_Job:_ Here the job is to copy the data exactly and to exclude every image from it.

_Supplied data:_
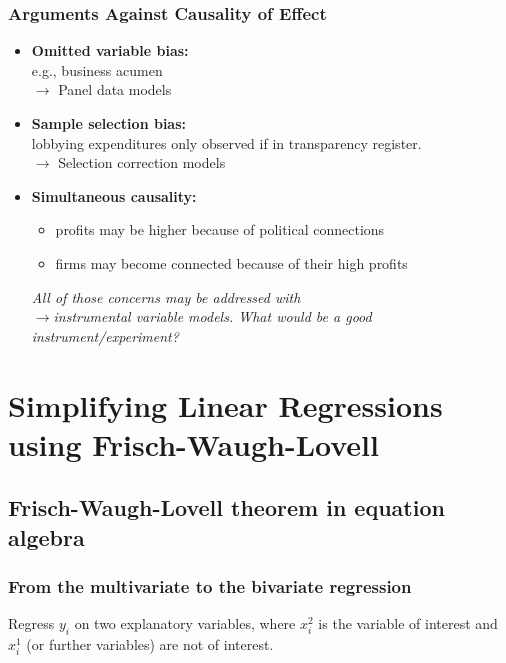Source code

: \documentclass[a4paper,12pt]{article}
\def\emph{\textit}
\begin{document}
\subsubsection*{Arguments \textbf{Against} Causality of Effect}

\begin{itemize}
\item \textbf{Omitted variable bias:}\\ e.g., business acumen\\
$\rightarrow$ Panel data models
\item \textbf{Sample selection bias:}\\ lobbying expenditures only observed if in transparency register.\\
$\rightarrow$ Selection correction models
\item \textbf{Simultaneous causality:}
\begin{itemize}
	\item profits may be higher because of political connections
  \item firms may become connected because of their high profits
\end{itemize}

\emph{All of those concerns may be addressed with}\\ $\rightarrow$\emph{instrumental variable models. What would be a good instrument/experiment?}
\end{itemize}

\clearpage

\section{Simplifying Linear Regressions using Frisch-Waugh-Lovell}
\label{Simplifying Linear Regressions using Frisch-Waugh-Lovell}

\subsection{Frisch-Waugh-Lovell theorem in equation algebra}



\subsubsection*{ From the multivariate to the bivariate regression}
Regress $y_i$ on two explanatory variables, where $x^{2}_i$ is the variable of interest and $x^{\text{1}}_i$ (or further variables) are not of interest.
\end{document}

_Response:_
Source code

: \documentclass[a4paper,12pt]{article}
\def\emph{\textit}
\begin{document}
\subsubsection*{Arguments \textbf{Against} Causality of Effect}

\begin{itemize}
\item \textbf{Omitted variable bias:}\\ e.g., business acumen\\
$\rightarrow$ Panel data models
\item \textbf{Sample selection bias:}\\ lobbying expenditures only observed if in transparency register.\\
$\rightarrow$ Selection correction models
\item \textbf{Simultaneous causality:}
\begin{itemize}
	\item profits may be higher because of political connections
  \item firms may become connected because of their high profits
\end{itemize}

\emph{All of those concerns may be addressed with}\\ $\rightarrow$\emph{instrumental variable models. What would be a good instrument/experiment?}
\end{itemize}

\clearpage

\section{Simplifying Linear Regressions using Frisch-Waugh-Lovell}
\label{Simplifying Linear Regressions using Frisch-Waugh-Lovell}

\subsection{Frisch-Waugh-Lovell theorem in equation algebra}



\subsubsection*{ From the multivariate to the bivariate regression}
Regress $y_i$ on two explanatory variables, where $x^{2}_i$ is the variable of interest and $x^{\text{1}}_i$ (or further variables) are not of interest.
\end{document}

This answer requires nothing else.